Alaric sounded like he was holding his breath. Denario waited as patiently as he could.
“I'll let him tell ye that,” the young sergeant concluded. “Or not, as pleases him.”
“Okay.” Denario knew better than to persist. “You know, for a moment there, you sounded like him.”
“He's a good man.”
“He thinks no one likes him.”
There another long silence in the conversation. Alaric did a lot of careful thinking, it seemed, or Denario was posing tough questions. Maybe he only had himself to blame for the long wait.
“You're going to leave us, accountant.” It was an accusation.
“I have to. I have to save the counting house.” This time, Denario didn't leave the conversation hanging. “You know, I can't figure out where Vir learned about this military training if he grew up as a farmer. He's really good. He works at it more than the knights in the Court of Oggli. And they're professionals.”
“We're getting to be professionals, too, in our way.”
“I can tell. Say, I didn't get the full story of the battle of Archer's Lament. You told Vir about your men. But you didn't talk about yourself. Someone said you were the last man to pass through into the magic.”
“The lament wouldn't be as much use to us if the Raduar walked in acting all suspicious. So I was trying to lead them in at a run.”

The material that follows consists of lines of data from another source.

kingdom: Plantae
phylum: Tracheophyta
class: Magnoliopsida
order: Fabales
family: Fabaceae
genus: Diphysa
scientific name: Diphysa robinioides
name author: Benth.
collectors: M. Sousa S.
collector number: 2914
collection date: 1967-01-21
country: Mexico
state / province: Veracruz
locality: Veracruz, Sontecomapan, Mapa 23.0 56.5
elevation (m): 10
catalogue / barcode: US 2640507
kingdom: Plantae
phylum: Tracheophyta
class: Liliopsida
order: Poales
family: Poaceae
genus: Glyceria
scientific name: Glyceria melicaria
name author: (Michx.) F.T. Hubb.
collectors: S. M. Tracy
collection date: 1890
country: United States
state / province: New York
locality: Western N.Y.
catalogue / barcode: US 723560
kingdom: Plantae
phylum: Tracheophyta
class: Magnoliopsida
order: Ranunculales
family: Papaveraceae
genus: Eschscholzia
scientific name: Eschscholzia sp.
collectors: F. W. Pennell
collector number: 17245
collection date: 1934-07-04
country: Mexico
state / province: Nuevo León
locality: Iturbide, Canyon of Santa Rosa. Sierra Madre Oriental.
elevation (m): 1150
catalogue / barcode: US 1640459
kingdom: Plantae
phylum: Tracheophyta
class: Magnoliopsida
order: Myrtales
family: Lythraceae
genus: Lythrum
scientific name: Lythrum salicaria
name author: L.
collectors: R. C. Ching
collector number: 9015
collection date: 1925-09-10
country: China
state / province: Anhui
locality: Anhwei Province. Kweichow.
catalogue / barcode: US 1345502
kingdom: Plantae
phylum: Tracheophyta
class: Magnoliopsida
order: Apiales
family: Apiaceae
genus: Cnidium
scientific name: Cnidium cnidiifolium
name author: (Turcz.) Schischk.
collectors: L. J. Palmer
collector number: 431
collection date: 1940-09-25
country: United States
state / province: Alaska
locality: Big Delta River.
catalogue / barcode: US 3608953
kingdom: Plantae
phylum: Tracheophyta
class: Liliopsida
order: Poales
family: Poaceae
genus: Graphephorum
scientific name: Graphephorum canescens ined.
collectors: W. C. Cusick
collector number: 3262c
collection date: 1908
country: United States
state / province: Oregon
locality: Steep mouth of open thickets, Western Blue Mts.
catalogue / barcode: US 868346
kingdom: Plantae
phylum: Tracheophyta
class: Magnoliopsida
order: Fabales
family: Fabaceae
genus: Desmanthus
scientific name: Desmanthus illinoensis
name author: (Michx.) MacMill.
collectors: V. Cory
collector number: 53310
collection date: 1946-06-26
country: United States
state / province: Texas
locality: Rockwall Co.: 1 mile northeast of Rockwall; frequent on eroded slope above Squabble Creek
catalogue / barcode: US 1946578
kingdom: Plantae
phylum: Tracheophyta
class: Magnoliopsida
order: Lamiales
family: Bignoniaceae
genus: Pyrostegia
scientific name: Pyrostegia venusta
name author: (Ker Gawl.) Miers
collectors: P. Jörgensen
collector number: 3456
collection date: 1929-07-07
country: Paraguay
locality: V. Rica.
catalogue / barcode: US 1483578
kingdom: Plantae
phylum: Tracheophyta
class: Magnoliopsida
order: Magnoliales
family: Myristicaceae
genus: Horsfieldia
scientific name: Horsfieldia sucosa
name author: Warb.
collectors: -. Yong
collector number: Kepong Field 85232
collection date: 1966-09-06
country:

“It must have worked. And then you charged them with your cudgels?”
“Yes. But not me, actually.”
“You didn't fight?” That would explain why he hadn't talked about it.
“My sword turned into a chicken, you know. When I bent down to pick up my stick, I fumbled it because I wanted to hold onto the chicken in case it turned back to a sword during the fight. I didn't have time to chase after my club before the lead Raduar was on me.”
“Oh no. You had to fight unarmed?”
“No, I was still holding the sword.”
“But it wasn't a sword. It was a chicken.” Maybe it was a supernatural chicken but, still, Denario knew that no one could beat a man to death with a bird. Then he doubted his judgment. After all, he was no expert soldier. And if anyone could do it, it was these Mundredi.
“I had it by both legs.”
“You wouldn't really have a chance. Would you?” The count's troops in Oggli wouldn't even have tried, he knew. They had too much pride in their sword play. A good sword was the mark of an Oggli gentleman – not a chicken. Oh, definitely not.
“It was a pretty fair fight.” Alaric held up his right arm. In the ruddy firelight, Denario could make out gouge marks on his vambrace. It looked like a pointed beak had sunk deeply into the leather armor. There had been more than a dozen blows. The two men must have swung hard at each other for a while. “After all, he had a chicken, too.”